Sebelumnya, pengamat politik Rocky Gerung memang tengah menjadi perbincangan publik usai video dirinya diduga menghina Presiden Jokowi viral di media sosial. Bukan hanya itu, bahkan Rocky mendapat banyak tuntutan hukum dari berbagai pihak khususnya barisan relawan dan partai yang menaungi Jokowi.
Mendengar pernyataan kontroversi yang dilontarkan Rocky Gerung, Menhan Prabowo mengatakan hal tersebut sangat keliru karena dilakukan oleh seorang akademisi.
"Yah saya kira itu keliru yah menurut saya, secara seorang ahli intelektual, seorang akademisi," ujar Prabowo, dikutip melalui kanal Youtube KompasTV, Selasa (8/8).
Walaupun, kata dia, Rocky memiliki pandangan tersendiri yang diyakni, tetap tidak boleh menggunakan kata-kata yang seperti itu.
"Walaupun punya pandangan yang dia yakini, tapi tidak boleh pakai kata-kata yang seperti itu menurut saya," kata Dia.
Menurutnya, sebagai orang yang bekerja di kabinet dia melihat Jokowi dari dekat. Melihat keputusan-keputusan dan pengarahan pengarahan yang dibuat Jokowi semuanya untuk kepentingan bangsa dan negara.
"Saya masuk kabinet, saya lihat Pak Jokowi dari dekat, saya menterinya beliau. Saya melihat keputusan-keputusan beliau, saya liat pengarahan-pengarahan beliau, semuanya untuk kepentingan bangsa dan negara," imbuhnya.

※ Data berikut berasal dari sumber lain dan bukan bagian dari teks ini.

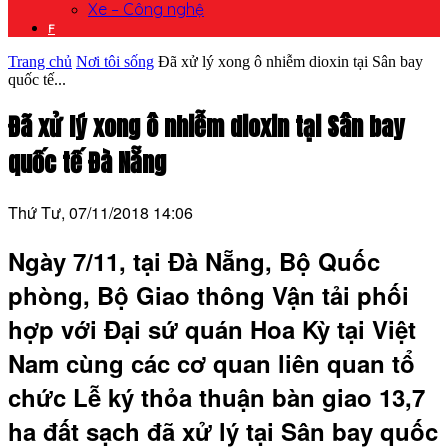
Xe – Công nghệ
F
Trang chủ
Nơi tôi sống
Đã xử lý xong ô nhiễm dioxin tại Sân bay
quốc tế...
Đã xử lý xong ô nhiễm dioxin tại Sân bay
quốc tế Đà Nẵng
Thứ Tư, 07/11/2018 14:06
Ngày 7/11, tại Đà Nẵng, Bộ Quốc
phòng, Bộ Giao thông Vận tải phối
hợp với Đại sứ quán Hoa Kỳ tại Việt
Nam cùng các cơ quan liên quan tổ
chức Lễ ký thỏa thuận bàn giao 13,7
ha đất sạch đã xử lý tại Sân bay quốc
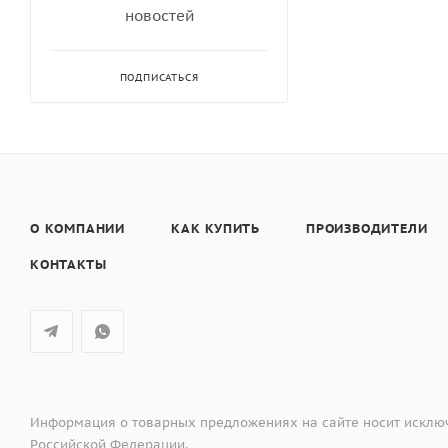
новостей
ПОДПИСАТЬСЯ
О КОМПАНИИ
КАК КУПИТЬ
ПРОИЗВОДИТЕЛИ
КОНТАКТЫ
Информация о товарных предложениях на сайте носит исключ
Российской Федерации.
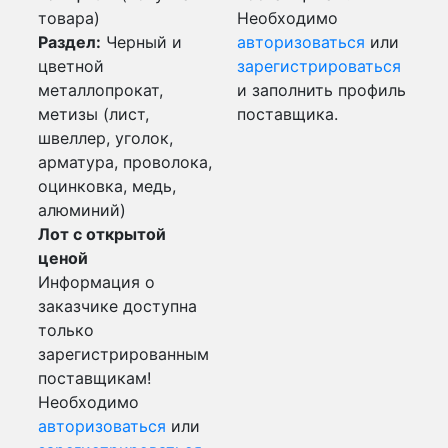
товара)
Необходимо
Раздел:
Черный и
авторизоваться
или
цветной
зарегистрироваться
металлопрокат,
и заполнить профиль
метизы (лист,
поставщика.
швеллер, уголок,
арматура, проволока,
оцинковка, медь,
алюминий)
Лот с открытой
ценой
Информация о
заказчике доступна
только
зарегистрированным
поставщикам!
Необходимо
авторизоваться
или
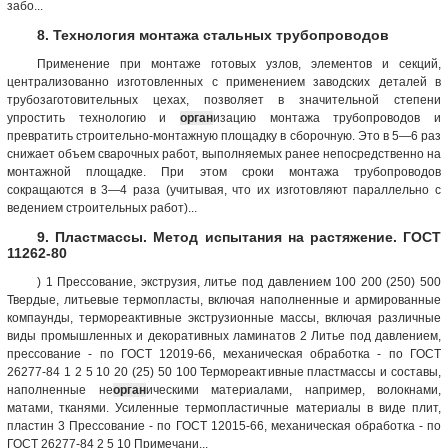
забо...
8. Технология монтажа стальных трубопроводов
Применение при монтаже готовых узлов, элементов и секций,
централизованно изготовленных с применением заводских деталей в
трубозаготовительных цехах, позволяет в значительной степени
упростить технологию и
орган
изацию монтажа трубопроводов и
превратить строительно-монтажную площадку в сборочную. Это в 5—6 раз
снижает объем сварочных работ, выполняемых ранее непосредственно на
монтажной площадке. При этом сроки монтажа трубопроводов
сокращаются в 3—4 раза (учитывая, что их изготовляют параллельно с
ведением строительных работ)...
9. Пластмассы. Метод испытания на растяжение. ГОСТ
11262-80
) 1 Прессование, экструзия, литье под давлением 100 200 (250) 500
Твердые, литьевые термопласты, включая наполненные и армированные
компаунды, термореактивные экструзионные массы, включая различные
виды промышленных и декоративных ламинатов 2 Литье под давлением,
прессование - по ГОСТ 12019-66, механическая обработка - по ГОСТ
26277-84 1 2 5 10 20 (25) 50 100 Термореактивные пластмассы и составы,
наполненные не
орган
ическими материалами, например, волокнами,
матами, тканями. Усиленные термопластичные материалы в виде плит,
пластин 3 Прессование - по ГОСТ 12015-66, механическая обработка - по
ГОСТ 26277-84 2 5 10 Примечани...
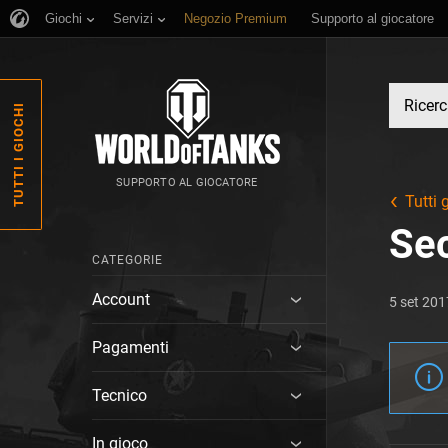
Giochi
Servizi
Negozio Premium
Supporto al giocatore
TUTTI I GIOCHI
SUPPORTO AL GIOCATORE
Tutti g
Sec
CATEGORIE
Account
5 set 201
Pagamenti
Tecnico
In gioco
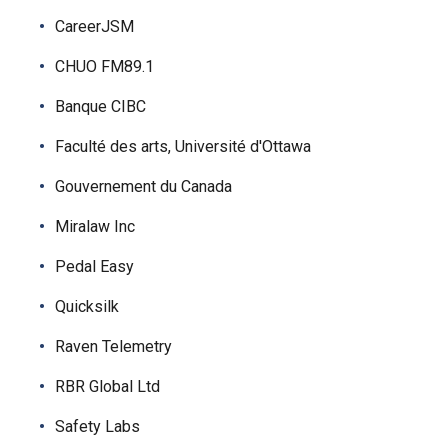
CareerJSM
CHUO FM89.1
Banque CIBC
Faculté des arts, Université d'Ottawa
Gouvernement du Canada
Miralaw Inc
Pedal Easy
Quicksilk
Raven Telemetry
RBR Global Ltd
Safety Labs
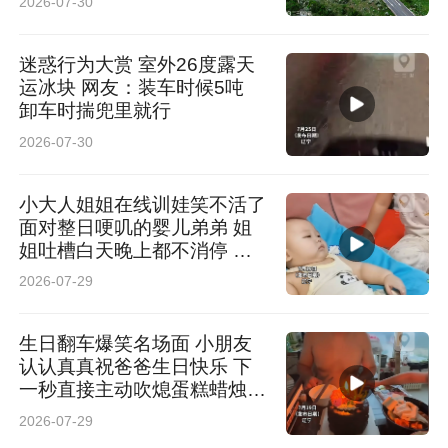
2026-07-30
迷惑行为大赏 室外26度露天
运冰块 网友：装车时候5吨
卸车时揣兜里就行
2026-07-30
小大人姐姐在线训娃笑不活了
面对整日哽叽的婴儿弟弟 姐
姐吐槽白天晚上都不消停 网
友：小小年纪操着老妈的心
2026-07-29
生日翻车爆笑名场面 小朋友
认认真真祝爸爸生日快乐 下
一秒直接主动吹熄蛋糕蜡烛
网友：没给主角一点发挥空间
2026-07-29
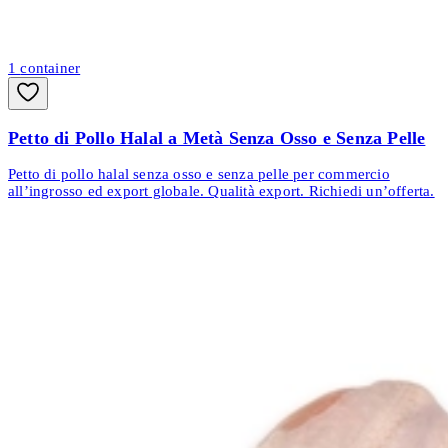
1
container
Petto di Pollo Halal a Metà Senza Osso e Senza Pelle
Petto di pollo halal senza osso e senza pelle per commercio
all’ingrosso ed export globale. Qualità export. Richiedi un’offerta.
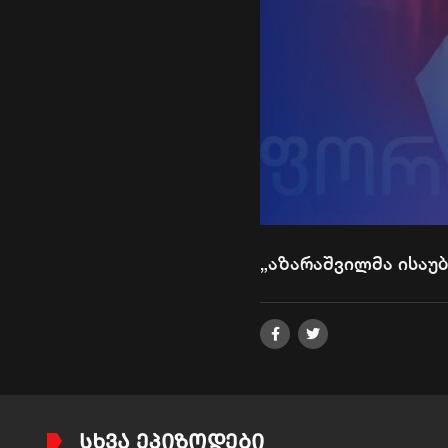
„აზარაშვილმა ისაუ
ᲡᲮᲕᲐ ᲔᲞᲘᲖᲝᲓᲔᲑᲘ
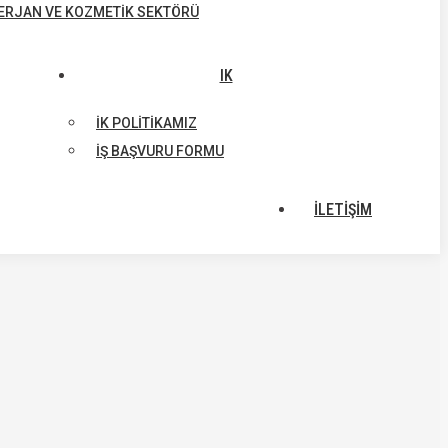
ERJAN VE KOZMETIK SEKTÖRÜ
IK
İK POLITIKAMIZ
İŞ BAŞVURU FORMU
İLETİŞİM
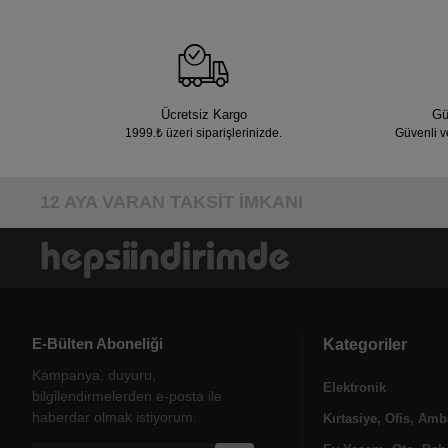
Ücretsiz Kargo
Gü
1999.₺ üzeri siparişlerinizde.
Güvenli v
12 AYA VARAN TAKSİT İMKANI
E-Bülten Aboneliği
Kategoriler
Kampanya, duyuru,
Elektronik
bilgilendirmelerden e-posta ile
haberdar olmak istiyorum.
Kırtasiye, Ofis, Amb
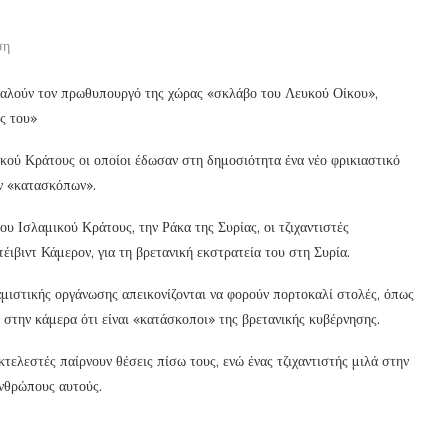
ση
καλούν τον πρωθυπουργό της χώρας «σκλάβο του Λευκού Οίκου»,
ες του»
ικού Κράτους οι οποίοι έδωσαν στη δημοσιότητα ένα νέο φρικιαστικό
ών «κατασκόπων».
του Ισλαμικού Κράτους, την Ράκα της Συρίας, οι τζιχαντιστές
ιβιντ Κάμερον, για τη βρετανική εκστρατεία του στη Συρία.
αμιστικής οργάνωσης απεικονίζονται να φορούν πορτοκαλί στολές, όπως
 στην κάμερα ότι είναι «κατάσκοποι» της βρετανικής κυβέρνησης.
κτελεστές παίρνουν θέσεις πίσω τους, ενώ ένας τζιχαντιστής μιλά στην
ανθρώπους αυτούς.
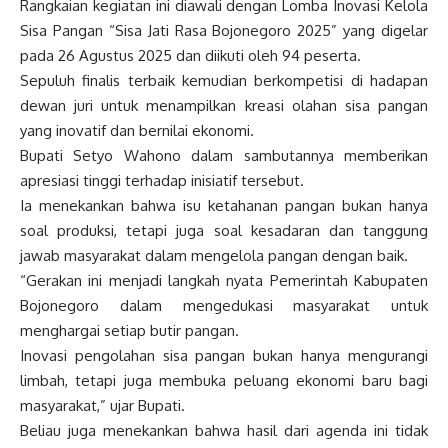
Rangkaian kegiatan ini diawali dengan Lomba Inovasi Kelola
Sisa Pangan “Sisa Jati Rasa Bojonegoro 2025” yang digelar
pada 26 Agustus 2025 dan diikuti oleh 94 peserta.
Sepuluh finalis terbaik kemudian berkompetisi di hadapan
dewan juri untuk menampilkan kreasi olahan sisa pangan
yang inovatif dan bernilai ekonomi.
Bupati Setyo Wahono dalam sambutannya memberikan
apresiasi tinggi terhadap inisiatif tersebut.
Ia menekankan bahwa isu ketahanan pangan bukan hanya
soal produksi, tetapi juga soal kesadaran dan tanggung
jawab masyarakat dalam mengelola pangan dengan baik.
“Gerakan ini menjadi langkah nyata Pemerintah Kabupaten
Bojonegoro dalam mengedukasi masyarakat untuk
menghargai setiap butir pangan.
Inovasi pengolahan sisa pangan bukan hanya mengurangi
limbah, tetapi juga membuka peluang ekonomi baru bagi
masyarakat,” ujar Bupati.
Beliau juga menekankan bahwa hasil dari agenda ini tidak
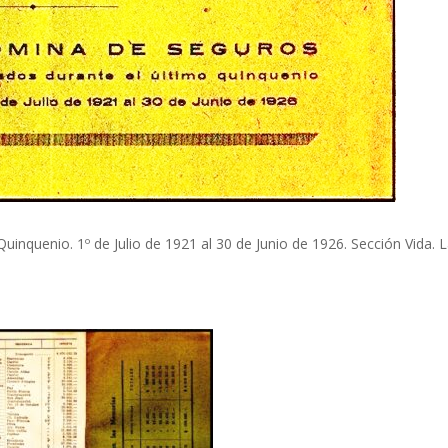
nquenio. 1º de Julio de 1921 al 30 de Junio de 1926. Sección Vida.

Namun, sekali lagi Prabowo menegaskan bahwa Rocky Gerung seharusnya tidak melakukan tindakan itu. Mengingat dia merupakan seorang akademisi dan ahli dalam filsafat.
"Tapi saya kira beliau, Pak Rocky Gerung, saya kira juga sebagai apa yah sebagai akademisi sebagai ahli filsafat, seharusnya ya tidak seperti itu," pungkasnya.
Baca Juga: Gagal Jadi Pesepakbola, Benito Malah Sukses Jadi YouTubers
Sementara itu, Bareskrim telah menetapkan perihal sanksi hukum yang akan dilayangkan Rocky Gerung. Bukan penodaan agama melainkan pasal penyebaran berita bohong.